Ausgangspunkt der lebhaften Diskussion war außerdem die Vorstellung einer Jugendstudie und die Präsentation einer Seminararbeit Stadtrodaer Gymnasiasten.  Quintessenz der Untersuchungen war, dass Kinder und Jugendliche für den Sport direkter angesprochen werden müssen. Ausgangspunkt ist jeweils die Schule und genau dort klemmt die Säge gewaltig. Unterbesetzungen bei Lehrern und Sportlehrern, Lehrerwohnorte weit weg vom Schulstandort und die daraus resultierenden fehlenden Kontakte zu Vereinen am Schulstandort sind Problemstellungen, die das aktuelle Bildungssystem mit sich bringt. Stemmler: „Das müssen wir auch klar sagen, denn unsere Vereinen können im Ehrenamt nicht alles abfangen.“ Das seien tagtägliche Sorgen, mit denen die Vereine umgehen müssten. Ja, Herausforderungen, die es erschweren, Kindern und Jugendlichen ein regelmäßiges Angebot mit Betreuung vorzuhalten.

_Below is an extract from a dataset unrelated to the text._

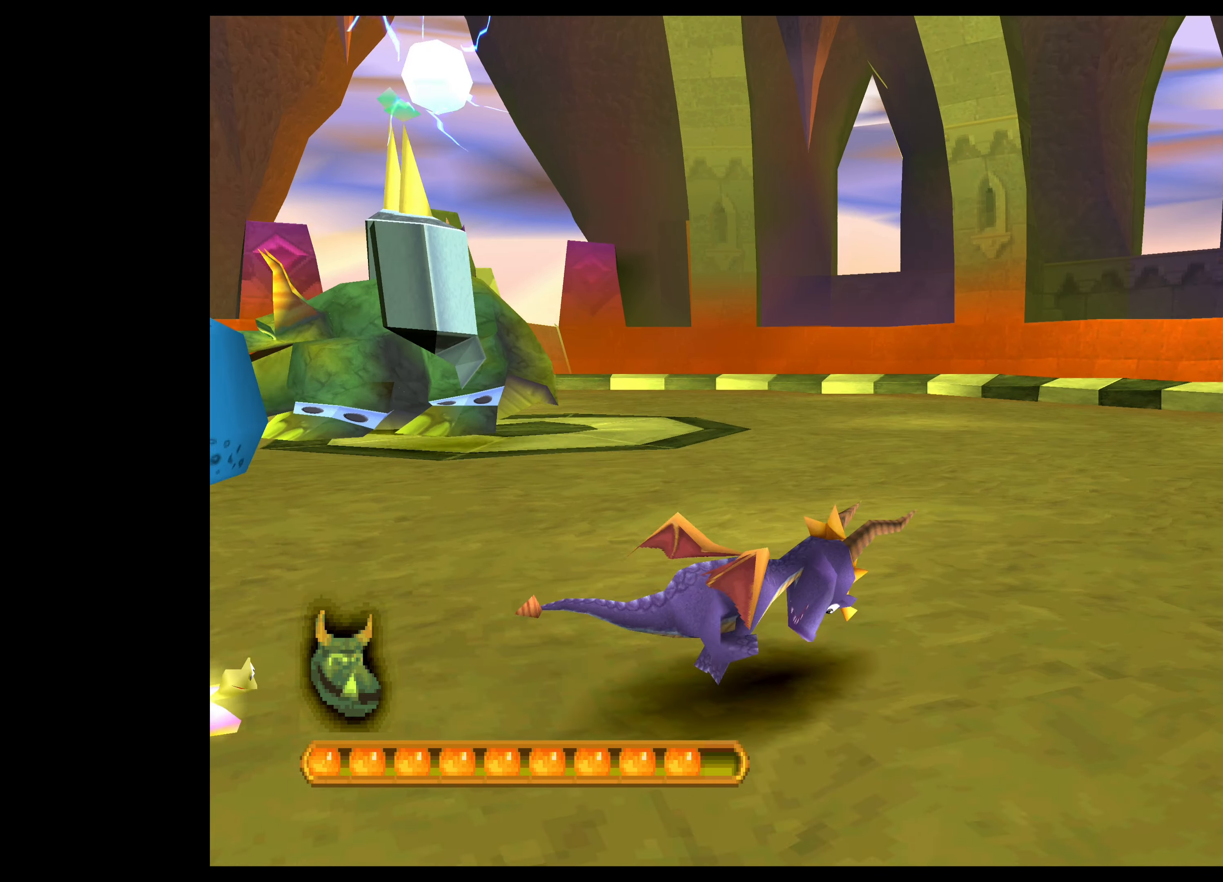
{"dt_ms": 500, "buttons": ["CROSS"], "left_stick": "up-right", "events": []}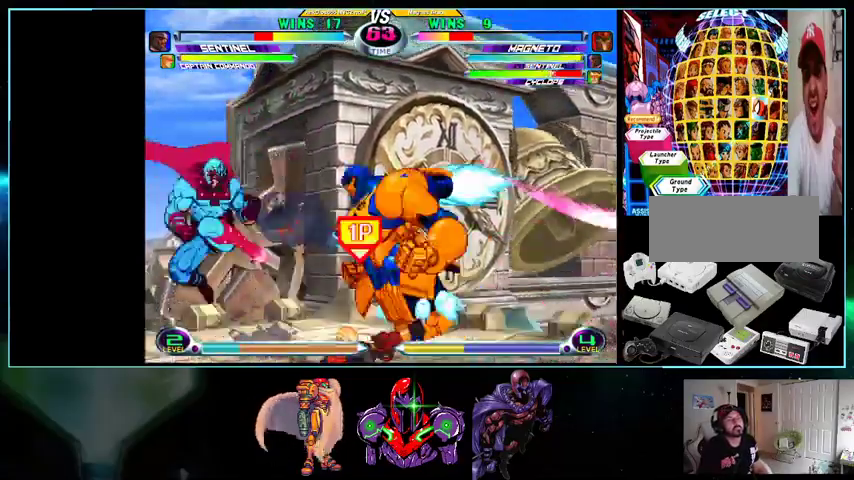
Gameplay with a controller (Nintendo layout); each line is a JSON object with the inputs held at the frame after it (dt_ms = milliseconds from this image to that frame). "events" lists button and stick changes between this image and that frame as [ms after this image, input, new state], when the widget could be followed in between. Not read: L3 R3.
{"dt_ms": 500, "buttons": ["DPAD_LEFT"], "events": [[33, "B", "up"]]}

Ansätze für die Zukunft gab es auch. Der Kreissportbund konzentriert sich mit seiner Sportjugend in diesem Jahr insbesondere auf den Mädchensport. An drei Standorten sollen neue Kooperationen entstehen. Judith Sondermann als Kreissportjugendkoordinatorin widmet sich seit Anfang des Jahres diesem Projekt. Ausgebaut werden auch die Hilfen bei Ferienfreizeiten. Neben Fördermitteln stehen die Mitarbeiter des Kreissportbundes als Ansprechpartner und als Unterstützer zur Verfügung. Dass es schon hervorragende Beispiele für Ferienmaßnahmen gibt, zeigte die abschließende Ehrung, vorgenommen von Robert Stemmler und die Stellvertretende Vorsitzende der Thüringer Sportjugend, Sarah Boelter. Der SV Tautenhain erhielt in Person von Angela Schönfuß eine Auszeichnung für seine 30. Skifreizeit. Seit 30 Jahren fahren die Holzländer in den Winterferien in das tschechische Capartice. Stemmler: "Das ist schon bewundernswert, was der Verein dort leistet!"